たとえばつみたて枠で600万円(年120万円×5年)を使った場合、残りの成長枠で使える上限は1,200万円となり、合計でちょうど1,800万円になります。どちらか一方を多く使った分、もう一方の枠が減る仕組みです。
⚠️ よくある勘違い
「つみたて枠1,800万+成長枠1,200万=合計3,000万円使える」は間違いです。
正しくは両枠合計で1,800万円までです。
私の成長投資枠の活用戦略
私はNISA全体を3フェーズに分けて運用しています。成長投資枠の使い方はフェーズによって変わります。
Phase 1A(30〜34歳):初期一括+ボーナス投資
投資を始めた初年度に、成長投資枠で170万円を一括投資しました。内訳はオルカン119万円・メガ10が51万円です。
一括投資はつみたて枠ではできません。まとまった資金を早期に投資できる成長投資枠の大きなメリットです。早く投資するほど複利が長く働くため、初年度の一括投資は有効な選択でした。
2年目以降は、ボーナス(年70万円)を成長投資枠に投入しています。
ボーナス投資の配分(夏・冬各35万円)
・オルカン:24.5万円(70%)
・メガ10:10.5万円(30%)
Phase 1B(35〜38歳):月次積立を成長枠にシフト
34歳でつみたて枠の積立が終わります(600万円使用・残り成長枠1,200万円)。35歳以降は毎月の積立10万円を成長投資枠に切り替え、ボーナス年70万円と合わせて年190万円を成長枠に投入します。
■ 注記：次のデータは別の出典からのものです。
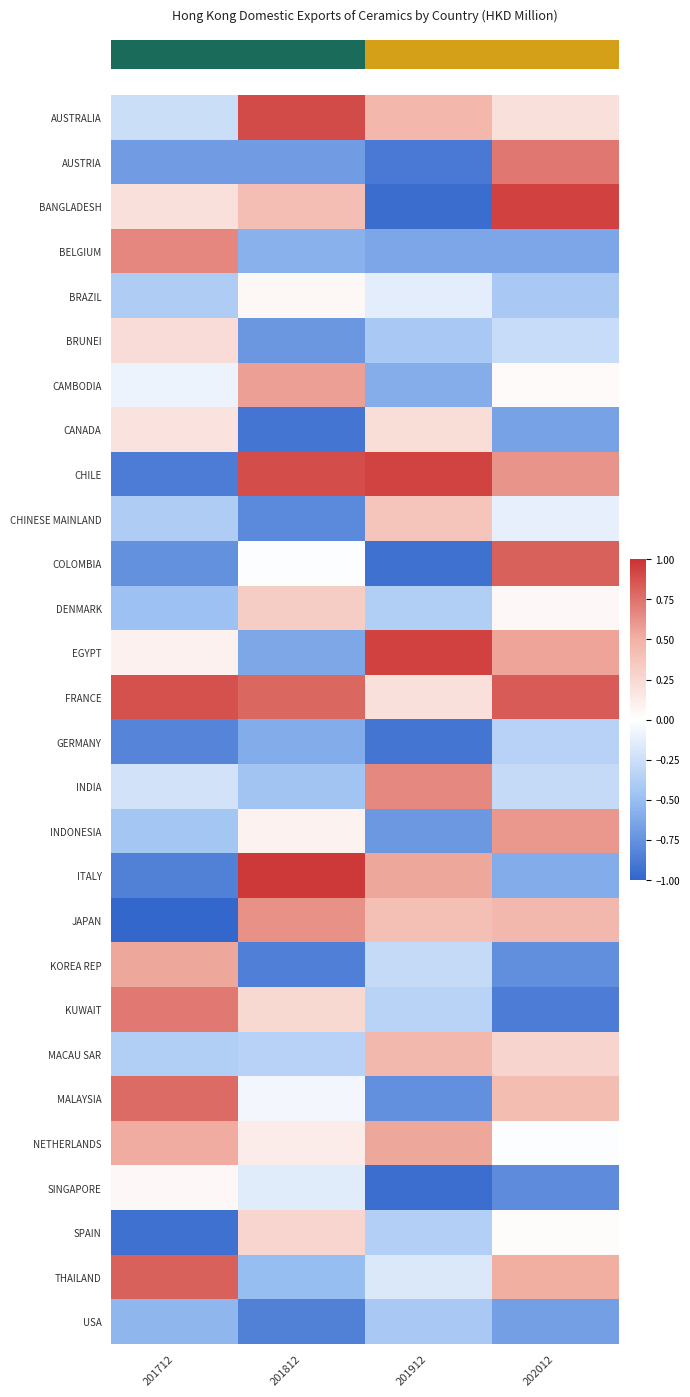

What is the total value across all series at 201912?

-4.1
この戦略で38〜39歳頃にNISA生涯枠1,800万円の満額達成を見込んでいます。
Phase 2(38歳〜):配当株への乗換
NISA満額達成後は新規入金をやめ、毎年1月に成長枠の100万円分を配当株へ乗り換える作業だけを続けます。
具体的には、メガ10やオルカンを12月に売却し、1月に配当株(SCHD・VYM・日本高配当株)を購入します。NISAは売却すると翌年に枠が復活するため、この乗換を毎年繰り返すことでFIRE後に非課税の配当収入が自動的に入ってくる仕組みを育てていきます。
成長投資枠を使う際の注意点
① 年間240万円・生涯1,200万円の上限を把握する
成長投資枠の年間上限は240万円、かつ生涯で使える上限はつみたて枠との合計で1,800万円です。一括投資とボーナス投資を組み合わせると年間上限に近づきやすいため、残枠を確認しながら投資することが重要です。
② 株式数比例配分方式を設定する
配当株を成長投資枠で保有する際は、株式数比例配分方式の設定が必須です。この設定をしていないと、NISA口座で保有している株の配当にも税金がかかってしまいます。eスマート証券では設定変更が必要なので、配当株の購入前に必ず確認してください。
③ 暴落中は乗換を停止する
毎年1月の乗換作業は、市場が20%以上下落している場合は停止します。安値で乗り換えてしまうと、回復時のリターンを取り逃すリスクがあるためです。ルールを決めて感情を排除することが長期運用の鉄則です。
まとめ:成長投資枠はフェーズで使い方が変わる
| フェーズ | 成長投資枠の使い方 |
|---|---|
| 30〜34歳 | 初期一括170万円+ボーナス年70万円(オルカン70%・メガ10 30%) |
| 35〜38歳 | 月10万円積立+ボーナス年70万円=年190万円を成長枠に集中 |
| 38歳〜 | 新規入金なし・毎年1月に100万円分を配当株へ乗換 |
成長投資枠は「自由度が高い分、戦略が必要な枠」です。生涯枠1,800万円をつみたて枠と成長枠でどう配分するかを最初に決めておくことが、NISA活用の出発点になります。
※この記事は私個人の運用方針に基づく体験談です。NISA制度の詳細は金融庁の公式情報をご確認ください。投資は自己判断・自己責任でお願いします。